# Taming tips



## Cboivin (Sep 13, 2012)

Hey guys, Im still really new to tegus, i've only had my first one for about 3 months now, she/he is about 1 old and about 36ins long, i have my feeding down, a really nice cage i built its 8 ft, by 4ft by 4ft. and i just wanted some tips for handling and taming iris down. I do not feed inside the cage to prevent feeding aggression. but when i bring her out to feed she will be okay and sit there and eat then as soon as she is done she will bolt off into some nook or cranny and will get nasty when i try to get her out and it ends up me chasing her all and then eventually me grabbing her and hurrying to the cage and putting her away, im sure im going about this all wrong, just needed some advice! and if anybody read my other post, her nose is all better now! 
Thanks guys


----------



## Bubblz Calhoun (Sep 13, 2012)

_At 3ft you should be able to tell if it's male or female.
But since it doesn't know you and is not comfortable being around you,.. you might have to start from scratch to build trust and bond. Check out the Taming Tegus section of the forum. Lots of techniques and ideas over there.

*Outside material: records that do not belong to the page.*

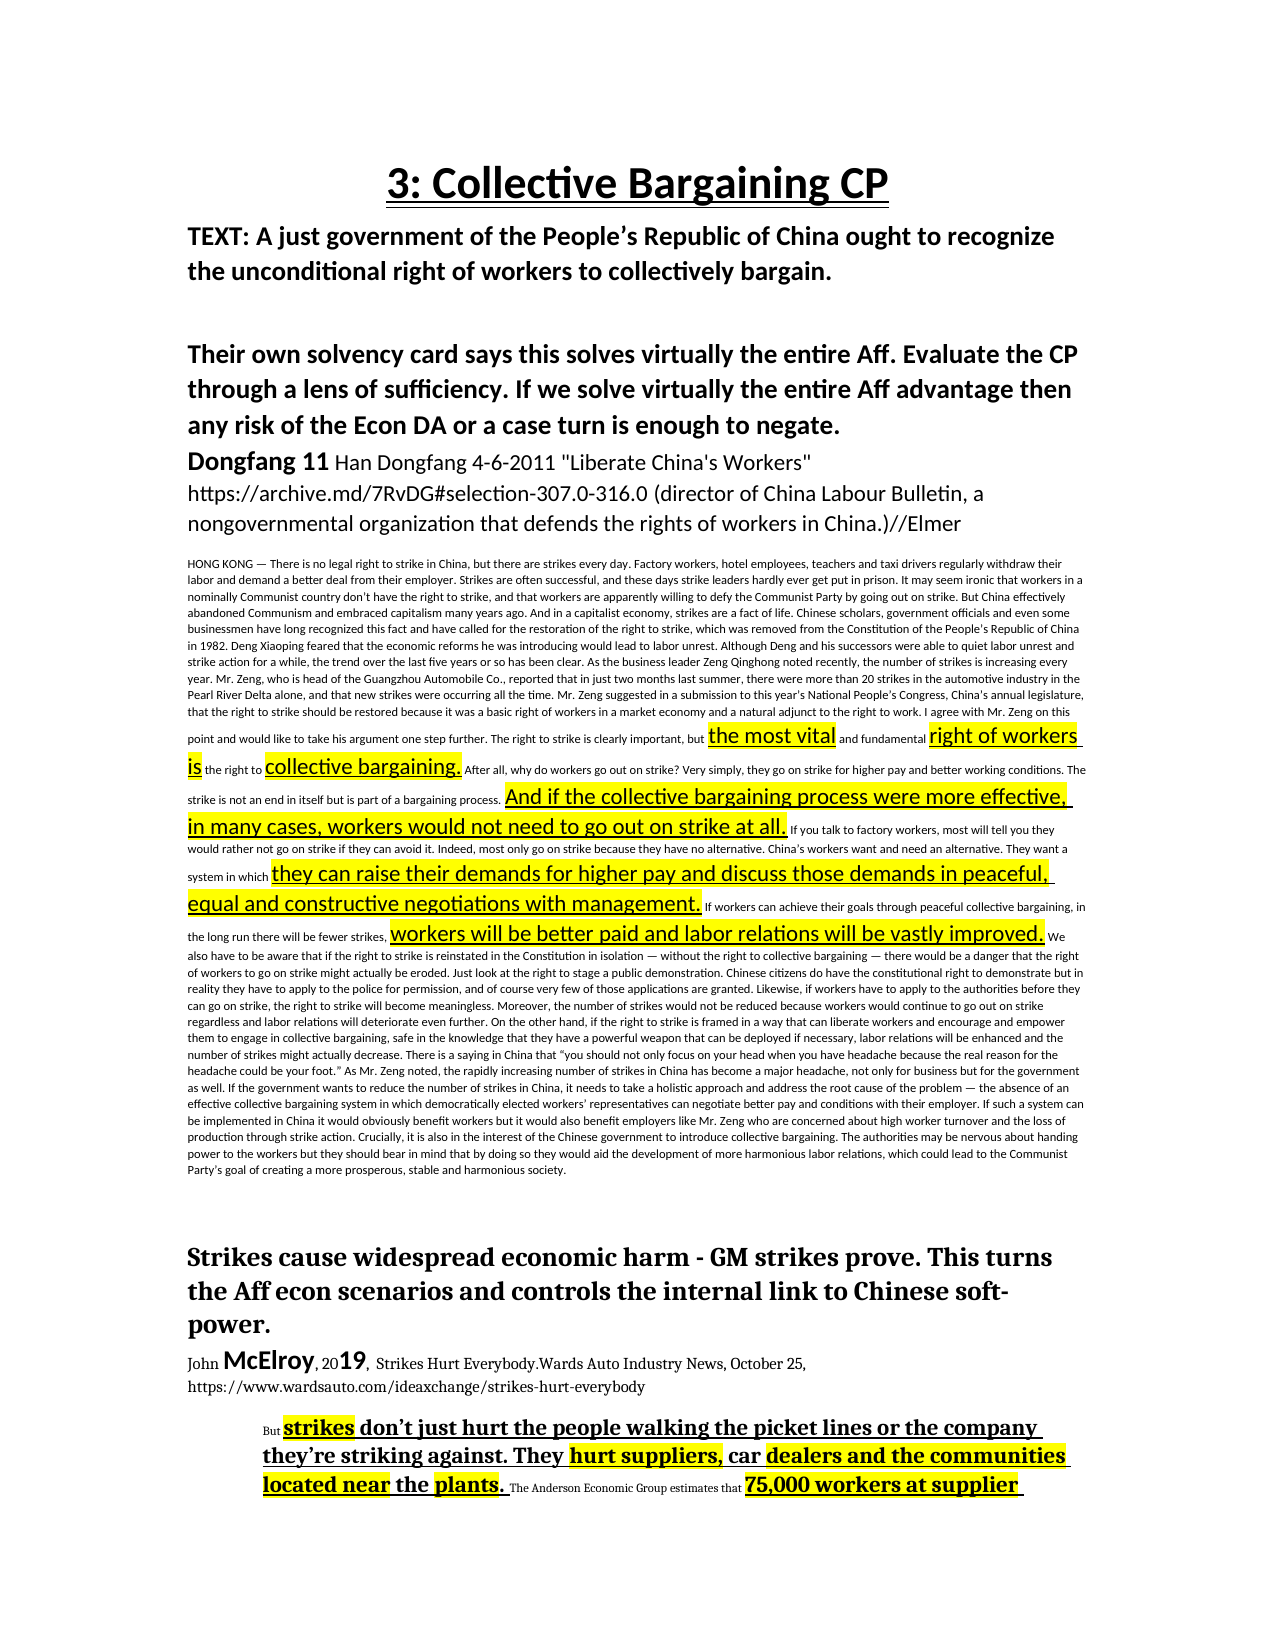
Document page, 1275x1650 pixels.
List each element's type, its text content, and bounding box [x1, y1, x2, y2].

text Dongfang 11 Han Dongfang 4-6-2011 "Liberate China's Workers" https://archive.md/7RvDG#selection-307.0-316.0 (director of China Labour Bulletin, a nongovernmental organization that defends the rights of workers in China.)//Elmer [187, 444, 1087, 537]
text HONG KONG — There is no legal right to strike in China, but there are strikes every day. Factory workers, hotel employees, teachers and taxi drivers regularly withdraw their labor and demand a better deal from their employer. Strikes are often successful, and these days strike leaders hardly ever get put in prison. It may seem ironic that workers in a nominally Communist country don’t have the right to strike, and that workers are apparently willing to defy the Communist Party by going out on strike. But China effectively abandoned Communism and embraced capitalism many years ago. And in a capitalist economy, strikes are a fact of life. Chinese scholars, government officials and even some businessmen have long recognized this fact and have called for the restoration of the right to strike, which was removed from the Constitution of the People’s Republic of China in 1982. Deng Xiaoping feared that the economic reforms he was introducing would lead to labor unrest. Although Deng and his successors were able to quiet labor unrest and strike action for a while, the trend over the last five years or so has been clear. As the business leader Zeng Qinghong noted recently, the number of strikes is increasing every year. Mr. Zeng, who is head of the Guangzhou Automobile Co., reported that in just two months last summer, there were more than 20 strikes in the automotive industry in the Pearl River Delta alone, and that new strikes were occurring all the time. Mr. Zeng suggested in a submission to this year’s National People’s Congress, China’s annual legislature, that the right to strike should be restored because it was a basic right of workers in a market economy and a natural adjunct to the right to work. I agree with Mr. Zeng on this point and would like to take his argument one step further. The right to strike is clearly important, but the most vital and fundamental right of workers is the right to collective bargaining. After all, why do workers go out on strike? Very simply, they go on strike for higher pay and better working conditions. The strike is not an end in itself but is part of a bargaining process. And if the collective bargaining process were more effective, in many cases, workers would not need to go out on strike at all. If you talk to factory workers, most will tell you they would rather not go on strike if they can avoid it. Indeed, most only go on strike because they have no alternative. China’s workers want and need an alternative. They want a system in which they can raise their demands for higher pay and discuss those demands in peaceful, equal and constructive negotiations with management. If workers can achieve their goals through peaceful collective bargaining, in the long run there will be fewer strikes, workers will be better paid and labor relations will be vastly improved. We also have to be aware that if the right to strike is reinstated in the Constitution in isolation — without the right to collective bargaining — there would be a danger that the right of workers to go on strike might actually be eroded. Just look at the right to stage a public demonstration. Chinese citizens do have the constitutional right to demonstrate but in reality they have to apply to the police for permission, and of course very few of those applications are granted. Likewise, if workers have to apply to the authorities before they can go on strike, the right to strike will become meaningless. Moreover, the number of strikes would not be reduced because workers would continue to go out on strike regardless and labor relations will deteriorate even further. On the other hand, if the right to strike is framed in a way that can liberate workers and encourage and empower them to engage in collective bargaining, safe in the knowledge that they have a powerful weapon that can be deployed if necessary, labor relations will be enhanced and the number of strikes might actually decrease. There is a saying in China that “you should not only focus on your head when you have headache because the real reason for the headache could be your foot.” As Mr. Zeng noted, the rapidly increasing number of strikes in China has become a major headache, not only for business but for the government as well. If the government wants to reduce the number of strikes in China, it needs to take a holistic approach and address the root cause of the problem — the absence of an effective collective bargaining system in which democratically elected workers’ representatives can negotiate better pay and conditions with their employer. If such a system can be implemented in China it would obviously benefit workers but it would also benefit employers like Mr. Zeng who are concerned about high worker turnover and the loss of production through strike action. Crucially, it is also in the interest of the Chinese government to introduce collective bargaining. The authorities may be nervous about handing power to the workers but they should bear in mind that by doing so they would aid the development of more harmonious labor relations, which could lead to the Communist Party’s goal of creating a more prosperous, stable and harmonious society. [187, 556, 1087, 1178]
subtitle 3: Collective Bargaining CP [187, 154, 1087, 210]
text Strikes cause widespread economic harm - GM strikes prove. This turns the Aff econ scenarios and controls the internal link to Chinese soft-power. [187, 1242, 1087, 1341]
subtitle TEXT: A just government of the People’s Republic of China ought to recognize the unconditional right of workers to collectively bargain. [187, 219, 1087, 287]
subtitle Their own solvency card says this solves virtually the entire Aff. Evaluate the CP through a lens of sufficiency. If we solve virtually the entire Aff advantage then any risk of the Econ DA or a case turn is enough to negate. [187, 337, 1087, 441]
text John McElroy, 2019, Strikes Hurt Everybody.Wards Auto Industry News, October 25, https://www.wardsauto.com/ideaxchange/strikes-hurt-everybody [187, 1343, 1087, 1397]
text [262, 1415, 1087, 1498]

On another note some tegus are just more solitary and prefer not to be handled much,.. it may always be that way._


----------



## ReptileGuy (Sep 13, 2012)

Like what Bubblz said, some tegus just don't wanna be handled. I recommend Brain Gundy's technique on how he tamed his adult Argentine B&W. Just check out his videos on YouTube and he explains how he did it. Check them out ^_^


----------